Mohamed Yusuf is a recent graduate of the University of Washington, Tacoma majoring in Urban Design with a certificate in GIS. During the Spring of 2024, he worked for the Tacoma Japantown project as a technical assistant where he was driven by a passion for uncovering unnoticed histories and exploring how spaces shape our identities and narratives. His interest was sparked by the profound interplay between people and places, witnessing how we transform spaces even as they transform us but also prompting reflection on the complexities of representation and narrative ownership, grappling with the question of who gets to authentically tell their own stories and histories.
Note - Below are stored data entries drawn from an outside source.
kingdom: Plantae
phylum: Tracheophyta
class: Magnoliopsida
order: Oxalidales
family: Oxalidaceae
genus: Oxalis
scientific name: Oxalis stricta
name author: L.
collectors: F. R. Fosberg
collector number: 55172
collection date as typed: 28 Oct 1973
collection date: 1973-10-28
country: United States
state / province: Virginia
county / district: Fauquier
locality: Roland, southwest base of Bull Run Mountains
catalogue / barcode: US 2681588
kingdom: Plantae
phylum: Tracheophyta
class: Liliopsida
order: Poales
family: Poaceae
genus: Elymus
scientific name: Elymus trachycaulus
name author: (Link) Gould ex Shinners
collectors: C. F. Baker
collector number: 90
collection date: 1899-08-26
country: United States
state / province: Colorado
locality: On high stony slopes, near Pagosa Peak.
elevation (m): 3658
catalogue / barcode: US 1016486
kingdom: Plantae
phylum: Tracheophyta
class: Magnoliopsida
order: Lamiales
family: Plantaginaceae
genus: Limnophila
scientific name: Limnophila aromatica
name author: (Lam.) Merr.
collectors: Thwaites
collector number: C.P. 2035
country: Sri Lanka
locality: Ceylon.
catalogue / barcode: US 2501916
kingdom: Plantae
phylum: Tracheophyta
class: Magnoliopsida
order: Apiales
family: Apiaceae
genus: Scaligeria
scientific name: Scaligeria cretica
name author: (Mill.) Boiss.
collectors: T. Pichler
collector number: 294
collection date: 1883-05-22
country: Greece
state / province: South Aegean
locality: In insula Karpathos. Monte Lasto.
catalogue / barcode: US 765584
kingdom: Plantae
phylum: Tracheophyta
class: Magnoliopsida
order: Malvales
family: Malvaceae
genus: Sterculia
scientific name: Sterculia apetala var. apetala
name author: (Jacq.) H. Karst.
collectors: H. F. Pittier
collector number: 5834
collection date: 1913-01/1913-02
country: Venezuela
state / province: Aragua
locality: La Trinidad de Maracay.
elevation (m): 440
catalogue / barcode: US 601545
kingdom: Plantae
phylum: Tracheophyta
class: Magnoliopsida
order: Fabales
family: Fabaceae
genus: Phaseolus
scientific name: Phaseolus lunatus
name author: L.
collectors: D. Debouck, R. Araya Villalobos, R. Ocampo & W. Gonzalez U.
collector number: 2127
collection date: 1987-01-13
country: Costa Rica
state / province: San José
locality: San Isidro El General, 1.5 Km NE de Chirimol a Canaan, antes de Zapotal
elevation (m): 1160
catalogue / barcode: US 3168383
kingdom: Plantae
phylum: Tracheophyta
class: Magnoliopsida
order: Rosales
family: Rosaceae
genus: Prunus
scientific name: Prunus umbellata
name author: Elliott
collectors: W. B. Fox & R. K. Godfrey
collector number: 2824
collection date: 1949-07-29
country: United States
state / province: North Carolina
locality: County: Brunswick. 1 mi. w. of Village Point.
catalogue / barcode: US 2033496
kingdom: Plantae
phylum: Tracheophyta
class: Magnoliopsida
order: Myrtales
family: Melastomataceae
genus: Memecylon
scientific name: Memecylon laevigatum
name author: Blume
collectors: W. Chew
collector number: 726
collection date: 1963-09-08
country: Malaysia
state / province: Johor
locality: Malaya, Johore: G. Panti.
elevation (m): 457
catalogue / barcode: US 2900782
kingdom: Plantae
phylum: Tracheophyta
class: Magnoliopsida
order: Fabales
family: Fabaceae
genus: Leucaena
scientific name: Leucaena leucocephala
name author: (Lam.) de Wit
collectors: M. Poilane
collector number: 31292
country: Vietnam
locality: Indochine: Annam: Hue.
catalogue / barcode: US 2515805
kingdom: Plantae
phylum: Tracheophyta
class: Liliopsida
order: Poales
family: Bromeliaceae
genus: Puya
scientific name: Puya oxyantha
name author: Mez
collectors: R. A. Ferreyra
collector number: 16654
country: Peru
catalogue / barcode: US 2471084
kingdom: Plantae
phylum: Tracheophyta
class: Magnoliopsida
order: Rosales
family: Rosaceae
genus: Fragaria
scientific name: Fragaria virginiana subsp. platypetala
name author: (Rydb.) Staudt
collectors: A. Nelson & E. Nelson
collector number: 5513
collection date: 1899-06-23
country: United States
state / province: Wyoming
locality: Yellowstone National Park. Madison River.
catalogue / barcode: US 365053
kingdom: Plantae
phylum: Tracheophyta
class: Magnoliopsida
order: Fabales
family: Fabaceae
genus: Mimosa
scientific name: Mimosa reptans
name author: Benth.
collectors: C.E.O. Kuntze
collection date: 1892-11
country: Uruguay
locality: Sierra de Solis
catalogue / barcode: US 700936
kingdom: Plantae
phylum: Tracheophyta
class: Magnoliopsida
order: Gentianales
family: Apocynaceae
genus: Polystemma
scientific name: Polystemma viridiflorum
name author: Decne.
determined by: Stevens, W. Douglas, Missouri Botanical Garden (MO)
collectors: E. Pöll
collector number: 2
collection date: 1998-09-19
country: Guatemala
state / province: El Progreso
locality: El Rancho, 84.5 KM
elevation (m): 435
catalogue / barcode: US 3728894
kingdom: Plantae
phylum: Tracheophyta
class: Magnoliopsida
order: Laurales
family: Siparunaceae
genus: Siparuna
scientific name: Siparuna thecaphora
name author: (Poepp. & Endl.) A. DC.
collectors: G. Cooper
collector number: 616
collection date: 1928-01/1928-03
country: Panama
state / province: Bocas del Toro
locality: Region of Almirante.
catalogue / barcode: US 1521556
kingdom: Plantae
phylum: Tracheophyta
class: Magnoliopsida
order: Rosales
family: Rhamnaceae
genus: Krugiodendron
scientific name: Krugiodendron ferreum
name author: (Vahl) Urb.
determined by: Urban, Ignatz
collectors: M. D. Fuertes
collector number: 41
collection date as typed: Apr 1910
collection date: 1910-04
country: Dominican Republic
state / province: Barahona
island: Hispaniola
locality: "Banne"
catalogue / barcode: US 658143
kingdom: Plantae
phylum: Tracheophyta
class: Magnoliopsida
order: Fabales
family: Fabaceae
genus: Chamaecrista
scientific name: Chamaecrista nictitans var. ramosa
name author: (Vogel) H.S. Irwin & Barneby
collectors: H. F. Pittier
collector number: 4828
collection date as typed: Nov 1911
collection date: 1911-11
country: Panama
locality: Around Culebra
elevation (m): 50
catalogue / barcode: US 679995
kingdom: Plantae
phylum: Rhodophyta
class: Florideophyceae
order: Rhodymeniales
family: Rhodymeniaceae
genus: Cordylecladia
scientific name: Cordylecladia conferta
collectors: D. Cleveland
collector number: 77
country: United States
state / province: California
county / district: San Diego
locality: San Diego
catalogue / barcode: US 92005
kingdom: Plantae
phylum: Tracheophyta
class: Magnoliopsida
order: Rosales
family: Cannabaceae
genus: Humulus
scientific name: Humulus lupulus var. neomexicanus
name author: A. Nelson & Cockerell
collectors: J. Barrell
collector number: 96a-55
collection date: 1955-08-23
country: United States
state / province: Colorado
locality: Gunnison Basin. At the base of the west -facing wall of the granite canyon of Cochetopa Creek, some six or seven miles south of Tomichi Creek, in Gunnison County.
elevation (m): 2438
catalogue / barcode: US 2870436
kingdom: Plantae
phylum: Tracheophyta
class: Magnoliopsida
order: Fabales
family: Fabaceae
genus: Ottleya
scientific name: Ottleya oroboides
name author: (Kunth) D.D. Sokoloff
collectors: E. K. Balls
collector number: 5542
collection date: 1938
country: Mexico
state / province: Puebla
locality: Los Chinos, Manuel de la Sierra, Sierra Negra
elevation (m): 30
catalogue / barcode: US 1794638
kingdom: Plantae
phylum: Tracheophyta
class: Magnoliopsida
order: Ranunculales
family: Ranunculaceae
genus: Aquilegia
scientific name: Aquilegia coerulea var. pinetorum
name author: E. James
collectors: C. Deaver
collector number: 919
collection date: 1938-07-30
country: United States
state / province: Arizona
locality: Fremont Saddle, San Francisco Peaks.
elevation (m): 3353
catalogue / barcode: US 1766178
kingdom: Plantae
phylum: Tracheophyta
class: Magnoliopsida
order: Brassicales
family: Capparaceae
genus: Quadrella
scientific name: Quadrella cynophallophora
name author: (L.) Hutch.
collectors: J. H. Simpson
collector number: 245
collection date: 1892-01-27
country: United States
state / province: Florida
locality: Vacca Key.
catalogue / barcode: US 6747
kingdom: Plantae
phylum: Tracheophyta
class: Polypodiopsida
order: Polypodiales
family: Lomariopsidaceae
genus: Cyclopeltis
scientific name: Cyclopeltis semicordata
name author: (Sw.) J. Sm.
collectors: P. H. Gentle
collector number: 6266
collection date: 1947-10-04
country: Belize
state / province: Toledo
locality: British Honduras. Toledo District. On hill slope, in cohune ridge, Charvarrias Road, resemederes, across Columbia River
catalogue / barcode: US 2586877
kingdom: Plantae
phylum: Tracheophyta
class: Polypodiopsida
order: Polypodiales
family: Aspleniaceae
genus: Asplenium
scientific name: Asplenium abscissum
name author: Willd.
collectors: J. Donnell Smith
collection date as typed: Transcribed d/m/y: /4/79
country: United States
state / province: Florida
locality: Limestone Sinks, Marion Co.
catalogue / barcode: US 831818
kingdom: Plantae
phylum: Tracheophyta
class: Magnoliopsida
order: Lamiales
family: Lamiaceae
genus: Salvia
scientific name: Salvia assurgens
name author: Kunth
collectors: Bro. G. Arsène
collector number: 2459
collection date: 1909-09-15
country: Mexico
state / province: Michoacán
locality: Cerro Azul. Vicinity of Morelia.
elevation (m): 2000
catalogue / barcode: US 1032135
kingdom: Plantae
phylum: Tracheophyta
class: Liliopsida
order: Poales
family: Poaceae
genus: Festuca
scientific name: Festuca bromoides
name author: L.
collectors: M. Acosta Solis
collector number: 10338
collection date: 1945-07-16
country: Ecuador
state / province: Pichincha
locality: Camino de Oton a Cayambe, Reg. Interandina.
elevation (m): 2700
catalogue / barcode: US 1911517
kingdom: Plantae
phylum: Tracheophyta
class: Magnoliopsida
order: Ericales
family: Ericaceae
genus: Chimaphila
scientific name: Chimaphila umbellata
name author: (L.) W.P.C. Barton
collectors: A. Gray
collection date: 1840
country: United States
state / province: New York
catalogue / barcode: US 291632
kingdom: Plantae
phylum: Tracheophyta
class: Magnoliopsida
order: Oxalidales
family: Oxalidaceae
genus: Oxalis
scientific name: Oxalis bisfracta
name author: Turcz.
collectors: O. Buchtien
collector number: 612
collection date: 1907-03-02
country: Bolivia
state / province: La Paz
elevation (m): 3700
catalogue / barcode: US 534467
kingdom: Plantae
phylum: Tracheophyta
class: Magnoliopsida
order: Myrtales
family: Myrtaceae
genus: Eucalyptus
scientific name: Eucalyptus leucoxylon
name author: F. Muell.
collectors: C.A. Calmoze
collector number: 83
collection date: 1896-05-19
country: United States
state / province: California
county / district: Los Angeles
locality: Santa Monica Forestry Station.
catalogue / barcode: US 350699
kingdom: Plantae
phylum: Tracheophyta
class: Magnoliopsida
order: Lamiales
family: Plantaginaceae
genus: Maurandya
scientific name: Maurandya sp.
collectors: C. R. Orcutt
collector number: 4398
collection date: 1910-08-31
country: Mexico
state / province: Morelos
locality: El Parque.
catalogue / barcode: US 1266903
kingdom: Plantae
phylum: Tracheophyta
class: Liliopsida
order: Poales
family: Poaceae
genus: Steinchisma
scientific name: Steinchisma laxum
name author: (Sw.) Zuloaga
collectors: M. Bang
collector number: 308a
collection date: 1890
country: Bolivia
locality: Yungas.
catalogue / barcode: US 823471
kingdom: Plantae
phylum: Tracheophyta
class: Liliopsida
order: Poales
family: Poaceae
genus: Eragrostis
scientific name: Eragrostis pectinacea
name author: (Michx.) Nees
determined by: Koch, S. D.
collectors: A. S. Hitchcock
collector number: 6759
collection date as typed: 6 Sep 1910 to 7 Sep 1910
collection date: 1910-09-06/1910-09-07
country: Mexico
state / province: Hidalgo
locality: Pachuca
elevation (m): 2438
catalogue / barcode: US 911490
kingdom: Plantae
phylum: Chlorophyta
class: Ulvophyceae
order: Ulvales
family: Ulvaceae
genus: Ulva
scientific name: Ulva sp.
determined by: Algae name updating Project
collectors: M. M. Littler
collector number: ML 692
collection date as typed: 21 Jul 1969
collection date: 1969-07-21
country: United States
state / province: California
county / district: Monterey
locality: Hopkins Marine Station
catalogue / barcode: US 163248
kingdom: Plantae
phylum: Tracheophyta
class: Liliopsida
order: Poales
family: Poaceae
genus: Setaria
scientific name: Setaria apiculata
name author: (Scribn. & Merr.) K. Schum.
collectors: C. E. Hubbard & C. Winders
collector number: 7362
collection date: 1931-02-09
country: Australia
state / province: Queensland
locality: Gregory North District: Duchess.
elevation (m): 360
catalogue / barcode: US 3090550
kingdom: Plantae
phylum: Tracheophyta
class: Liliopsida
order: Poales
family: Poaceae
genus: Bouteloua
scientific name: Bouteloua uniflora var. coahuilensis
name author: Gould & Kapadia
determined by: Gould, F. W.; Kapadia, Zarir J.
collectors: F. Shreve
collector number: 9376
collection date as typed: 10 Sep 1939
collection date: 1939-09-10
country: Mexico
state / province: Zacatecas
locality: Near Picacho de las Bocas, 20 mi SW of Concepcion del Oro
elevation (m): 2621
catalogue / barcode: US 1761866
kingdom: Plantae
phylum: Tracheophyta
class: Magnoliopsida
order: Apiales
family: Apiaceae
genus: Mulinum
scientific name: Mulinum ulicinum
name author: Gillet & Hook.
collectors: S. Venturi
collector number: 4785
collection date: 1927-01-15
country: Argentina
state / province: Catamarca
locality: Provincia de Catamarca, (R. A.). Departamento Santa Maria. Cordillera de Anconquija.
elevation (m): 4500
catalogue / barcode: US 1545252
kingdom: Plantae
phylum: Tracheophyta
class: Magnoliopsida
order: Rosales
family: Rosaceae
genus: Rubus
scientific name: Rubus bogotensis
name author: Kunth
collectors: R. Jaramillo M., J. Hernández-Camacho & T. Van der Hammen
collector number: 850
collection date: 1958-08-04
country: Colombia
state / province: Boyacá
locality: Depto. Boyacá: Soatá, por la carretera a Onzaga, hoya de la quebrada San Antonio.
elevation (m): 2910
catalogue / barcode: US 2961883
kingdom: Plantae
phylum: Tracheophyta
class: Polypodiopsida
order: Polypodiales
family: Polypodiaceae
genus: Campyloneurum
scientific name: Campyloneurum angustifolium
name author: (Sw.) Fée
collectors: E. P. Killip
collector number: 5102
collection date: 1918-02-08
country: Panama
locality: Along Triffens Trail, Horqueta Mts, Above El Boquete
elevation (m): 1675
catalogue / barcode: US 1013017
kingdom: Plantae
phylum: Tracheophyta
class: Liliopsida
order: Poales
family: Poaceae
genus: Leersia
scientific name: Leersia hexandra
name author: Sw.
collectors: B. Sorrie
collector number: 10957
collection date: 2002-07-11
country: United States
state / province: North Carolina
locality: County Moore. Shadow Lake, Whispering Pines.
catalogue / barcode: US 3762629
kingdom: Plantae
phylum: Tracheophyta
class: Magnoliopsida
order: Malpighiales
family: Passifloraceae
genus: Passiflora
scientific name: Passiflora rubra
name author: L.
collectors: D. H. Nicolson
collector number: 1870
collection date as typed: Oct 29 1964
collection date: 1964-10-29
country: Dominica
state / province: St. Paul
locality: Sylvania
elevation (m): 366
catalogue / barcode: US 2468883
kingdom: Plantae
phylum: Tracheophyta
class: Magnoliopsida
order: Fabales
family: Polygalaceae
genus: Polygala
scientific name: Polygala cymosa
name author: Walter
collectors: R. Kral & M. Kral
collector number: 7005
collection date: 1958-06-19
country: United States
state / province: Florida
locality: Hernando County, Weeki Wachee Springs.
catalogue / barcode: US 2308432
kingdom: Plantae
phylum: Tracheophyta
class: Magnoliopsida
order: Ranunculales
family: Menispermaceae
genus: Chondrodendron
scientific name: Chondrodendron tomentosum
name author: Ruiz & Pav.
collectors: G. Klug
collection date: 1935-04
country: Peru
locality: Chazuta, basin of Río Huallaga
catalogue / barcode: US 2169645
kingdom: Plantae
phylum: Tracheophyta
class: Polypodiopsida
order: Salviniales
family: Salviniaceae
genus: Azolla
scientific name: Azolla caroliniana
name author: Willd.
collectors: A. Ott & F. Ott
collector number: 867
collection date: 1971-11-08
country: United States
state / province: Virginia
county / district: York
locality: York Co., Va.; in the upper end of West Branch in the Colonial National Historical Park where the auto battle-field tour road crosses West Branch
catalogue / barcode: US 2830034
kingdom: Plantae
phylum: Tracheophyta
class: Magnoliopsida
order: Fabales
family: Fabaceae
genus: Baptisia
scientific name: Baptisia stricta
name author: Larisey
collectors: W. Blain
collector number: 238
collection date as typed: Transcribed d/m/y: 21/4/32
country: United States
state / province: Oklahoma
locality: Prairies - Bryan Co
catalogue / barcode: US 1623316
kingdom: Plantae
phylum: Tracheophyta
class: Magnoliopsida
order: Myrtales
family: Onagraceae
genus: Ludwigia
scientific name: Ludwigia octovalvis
His focus was centered on creating detailed story maps that highlighted the rich heritage of the Japanese Language School and the Businesses in Tacoma’s Japantown, contributing to preserving and celebrating their cultural significance within the community.

Jody Sanchez

Jody Sanchez

Permissions Assistant

Jody Sanchez is a third year student studying communications at The University of Washington Tacoma. During spring of 2023, he worked as a website assistant for the Tacoma Japantown website, contacting descendants for digital artifacts as well as the permission to utilize the materials. He is a Filipino-American and works closely with the AAPI Thrive community as an avid scholar.